Your poor wife! That must be pretty horrible for her. Mrs. A was a keen cyclist before the accident, but has done hardly any since, because she can't twist her foot to unclip from the pedal cleats and is frightened that at some point, she'll come to a stop and have to put her left foot down (which won't really support her properly).
Very interesting all this, never knew you had so much to do with it.
Yep, the rod and custom boys are really on the lookout for anything with a chassis. Apparently London Taxis are popular(!?).
I even saw a Riley RME being used, in a garage I go to.

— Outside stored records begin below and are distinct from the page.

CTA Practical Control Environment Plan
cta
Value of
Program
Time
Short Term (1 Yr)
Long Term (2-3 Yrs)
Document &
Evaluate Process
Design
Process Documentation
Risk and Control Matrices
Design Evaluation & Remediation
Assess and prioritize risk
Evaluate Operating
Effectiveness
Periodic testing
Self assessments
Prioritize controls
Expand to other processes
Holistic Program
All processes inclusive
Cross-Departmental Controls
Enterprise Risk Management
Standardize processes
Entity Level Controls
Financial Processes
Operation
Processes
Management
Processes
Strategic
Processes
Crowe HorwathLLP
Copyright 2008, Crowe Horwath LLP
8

Do sympathise re your wife.
I used to do a bit of cycling but could never get on with pedal cleats so I simply took them off. But then maybe I didn't do as much as would have been necessary to teach me the value of them.
Sadly it is Pat's left foot, too, which is the paralysed one, so she has to have a foot-up device. But at least she can drive an auto with no conversion. We say "paralysed" but she must still have some control over it as she only uses the device outside of our house or land. She just cannot feel anything in it.
 
The funny thing, was that a lot of the custom / hot rod guys were often absolutely fine for "sharp edges"! Their penchant for having no door handles and minimalist dashboards served them well in that respect! Emissions....

...notsomuch...!

Poor Pat. It's awful when the medics we're supposed to trust, don't do their jobs properly. Fiona has seen it from both sides of the counter. It's a very imperfect system - as anything involving humans inevitably is! She's seen the most conscientious and diligent of doctors stuff-up, just a tiny bit, and get hauled over the coals or even struck-off for it. At the same time, she's seen lazy, incompetent ones seemingly get away with murder and come up smelling of roses!
 
The funny thing, was that a lot of the custom / hot rod guys were often absolutely fine for "sharp edges"! Their penchant for having no door handles and minimalist dashboards served them well in that respect! Emissions....

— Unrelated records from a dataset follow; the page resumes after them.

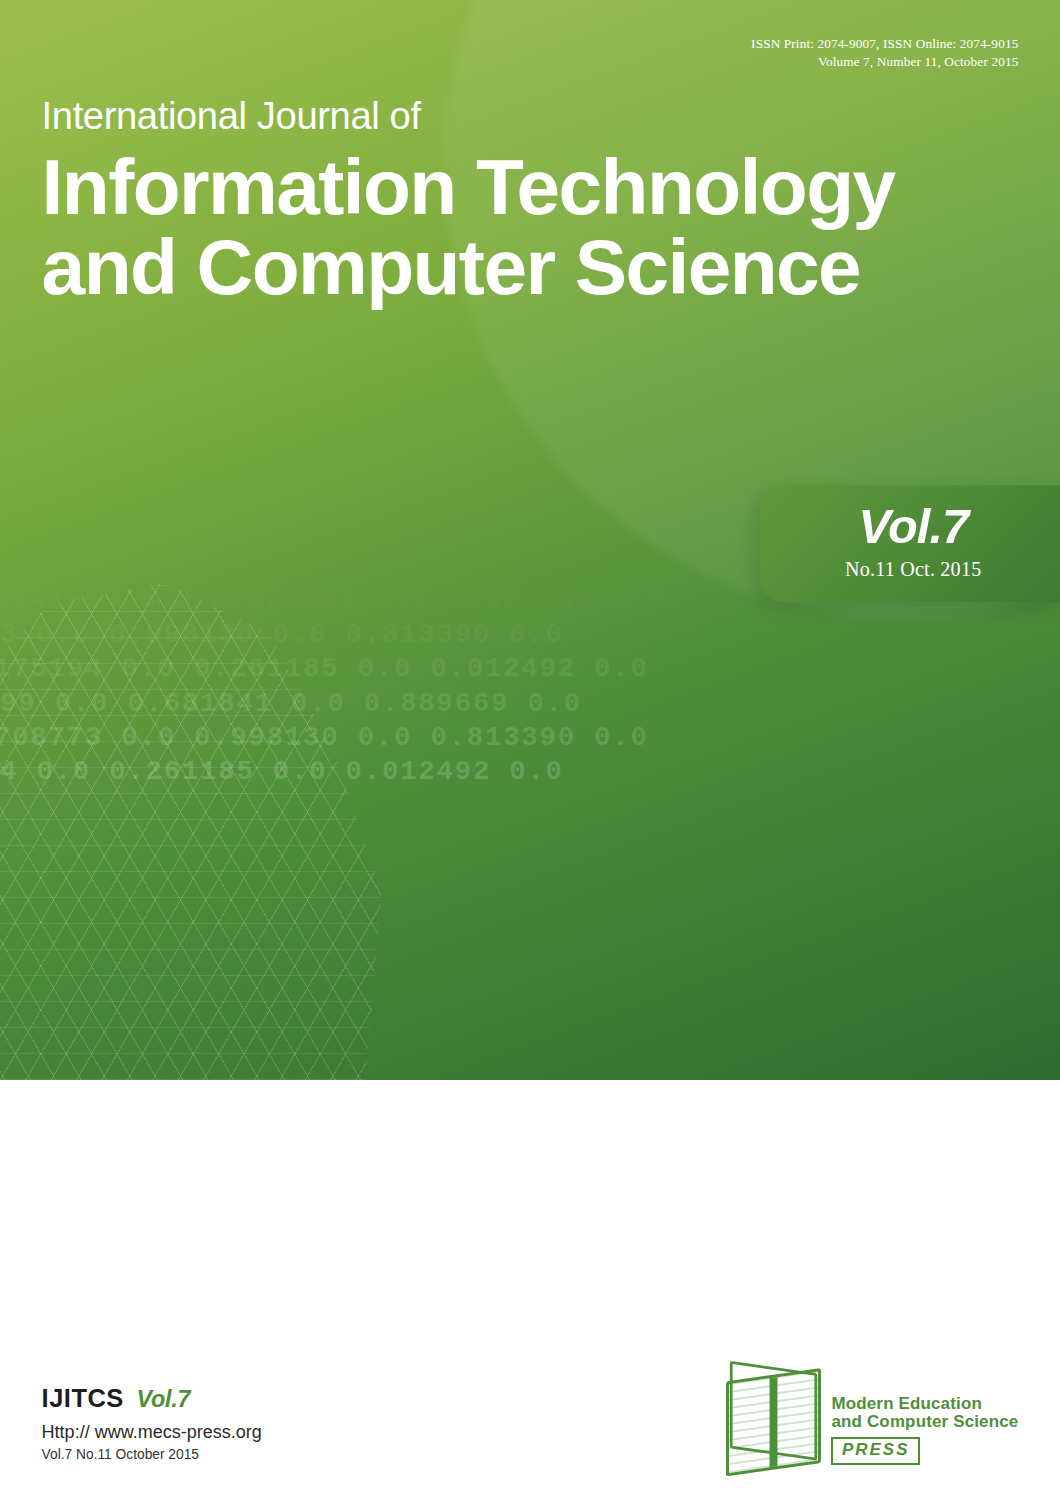ISSN Print: 2074-9007, ISSN Online: 2074-9015 Volume 7, Number 11, October 2015
International Journal of Information Technology and Computer Science
Vol.7 No.11 Oct. 2015
0.5241899 0.0 0.681841 0.0 0.889669 0.0
0.708773 0.0 0.998130 0.0 0.813390 0.0
0.175194 0.0 0.261185 0.0 0.012492 0.0
0.5241899 0.0 0.681841 0.0 0.889669 0.0
0.708773 0.0 0.998130 0.0 0.813390 0.0
0.175194 0.0 0.261185 0.0 0.012492 0.0
IJITCS Vol.7 Http:// www.mecs-press.org Vol.7 No.11 October 2015
Modern Education and Computer Science PRESS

...notsomuch...!:):):):):):)

Poor Pat. It's awful when the medics we're supposed to trust, don't do their jobs properly. Fiona has seen it from both sides of the counter. It's a very imperfect system - as anything involving humans inevitably is! She's seen the most conscientious and diligent of doctors stuff-up, just a tiny bit, and get hauled over the coals or even struck-off for it. At the same time, she's seen lazy, incompetent ones seemingly get away with murder and come up smelling of roses!
Yep, my mother once said to me "You could have been a doctor, i've seen a lot who are stupider than you!"